B. İstinaf Sebepleri
1.Davacı erkek vekili istinaf dilekçesinde özetle; zinaya dayalı davasının reddi, kusur tespiti ve tazminat miktarları yönünden istinaf yoluna başvurmuştur.
2.Davalı kadın vekili istinaf dilekçesinde özetle, kusur belirlemesi, velâyet, aleyhe hükmedilen tazminatlar yönünden istinaf kanun yoluna başvurmuştr.
C. Gerekçe ve Sonuç
Bölge Adliye Mahkemesinin yukarıda tarih ve sayısı belirtilen kararı ile dosya kapsamı itibari ile; kararın usul ve kanuna uygun olduğu gerekçesiyle taraf vekillerinin istinaf başvurularının ayrı ayrı esastan reddine karar venmiştir.
V. BOZMA VE BOZMADAN SONRAKİ YARGILAMA SÜRECİ
A. Bozma Kararı
1. Bölge Adliye Mahkemesinin yukarıda belirtilen kararına karşı davacı erkek vekili tarafından zinaya dayalı davasının reddi, kusur tespiti ve tazminat miktarları yönlerinden, davalı kadın vekili tarafından kusur belirlemesi, velâyet, aleyhe hükmedilen tazminatlar yönünden temyiz isteminde bulunulmuştur.

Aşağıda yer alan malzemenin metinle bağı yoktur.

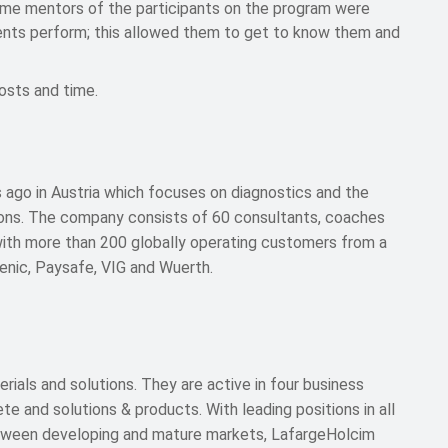
 mentors of the participants on the program were
alents perform; this allowed them to get to know them and
osts and time.
 ago in Austria which focuses on diagnostics and the
ions. The company consists of 60 consultants, coaches
with more than 200 globally operating customers from a
lenic, Paysafe, VIG and Wuerth.
erials and solutions. They are active in four business
 and solutions & products. With leading positions in all
etween developing and mature markets, LafargeHolcim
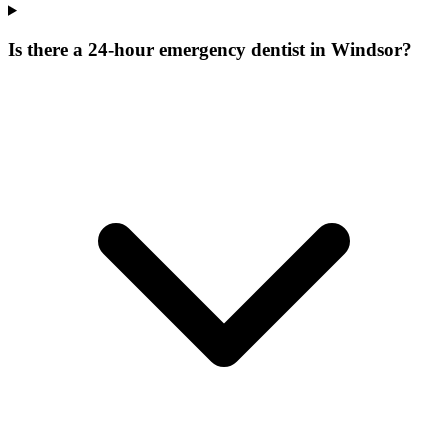
Is there a 24-hour emergency dentist in Windsor?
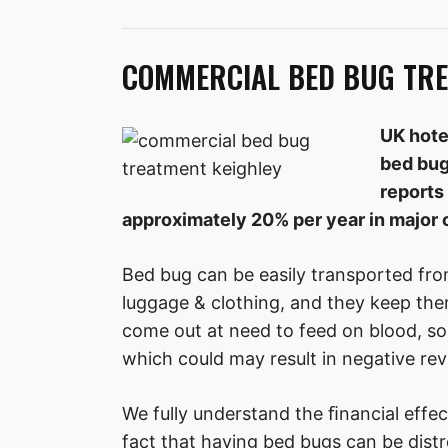
COMMERCIAL BED BUG TRE
UK hote
bed bug
reports 
approximately 20% per year in major c
Bed bug can be easily transported fro
luggage & clothing, and they keep the
come out at need to feed on blood, so
which could may result in negative rev
We fully understand the ﬁnancial effec
fact that having bed bugs can be distre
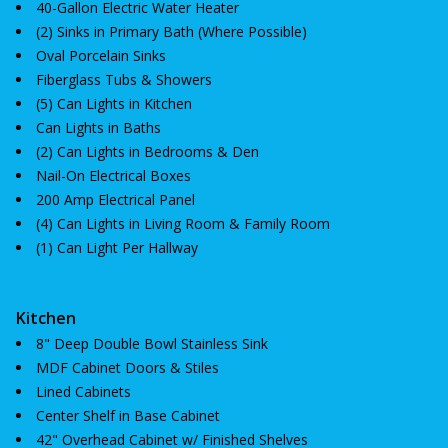
40-Gallon Electric Water Heater
(2) Sinks in Primary Bath (Where Possible)
Oval Porcelain Sinks
Fiberglass Tubs & Showers
(5) Can Lights in Kitchen
Can Lights in Baths
(2) Can Lights in Bedrooms & Den
Nail-On Electrical Boxes
200 Amp Electrical Panel
(4) Can Lights in Living Room & Family Room
(1) Can Light Per Hallway
Kitchen
8" Deep Double Bowl Stainless Sink
MDF Cabinet Doors & Stiles
Lined Cabinets
Center Shelf in Base Cabinet
42" Overhead Cabinet w/ Finished Shelves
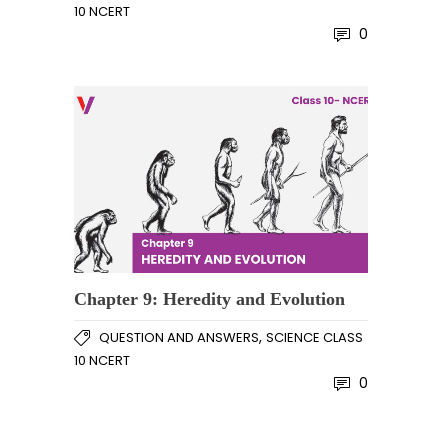
10 NCERT
0
Chapter 9: Heredity and Evolution
,
QUESTION AND ANSWERS
SCIENCE CLASS
10 NCERT
0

2. Dairemiz 04.03.2024 tarihli ve 2023/4808 Esas, 2024/1461 Karar sayılı kararı ile; kadının ortak konuta yabancı erkekler aldığı, başka bir erkekle Ankara Çayırhana gittiği ve 7 - 8 ay kadar bu kişi ile dini nikahlı olarak birlikte yaşadığı, daha sonra köyüne geri döndüğü, suçluluk duygusundan evinin balkonundan aşağı atlamak suretiyle intihara teşebbüs ettiği, başka bir erkekle yanak yanağa fotoğraflarının bulunduğu, davacı tarafından sunulan mesaj dökümlerinin davalı kadın tarafından kabul edildiği, tüm bunların kadının zinasının varlığını kabule elverişli olduğu ve zinanın kabulüne karine sayılacağı, bu nedenle zina nedeniyle davanın kabulünün gerektiği gerekçesi ile Bölge Adliye Mahkemesi kararının kaldırılmasına, İlk Derece Mahkemesi kararının bozulmasına, sair temyiz itirazlarının şimdilik incelenmesine yer olmadığına karar verilmiştir.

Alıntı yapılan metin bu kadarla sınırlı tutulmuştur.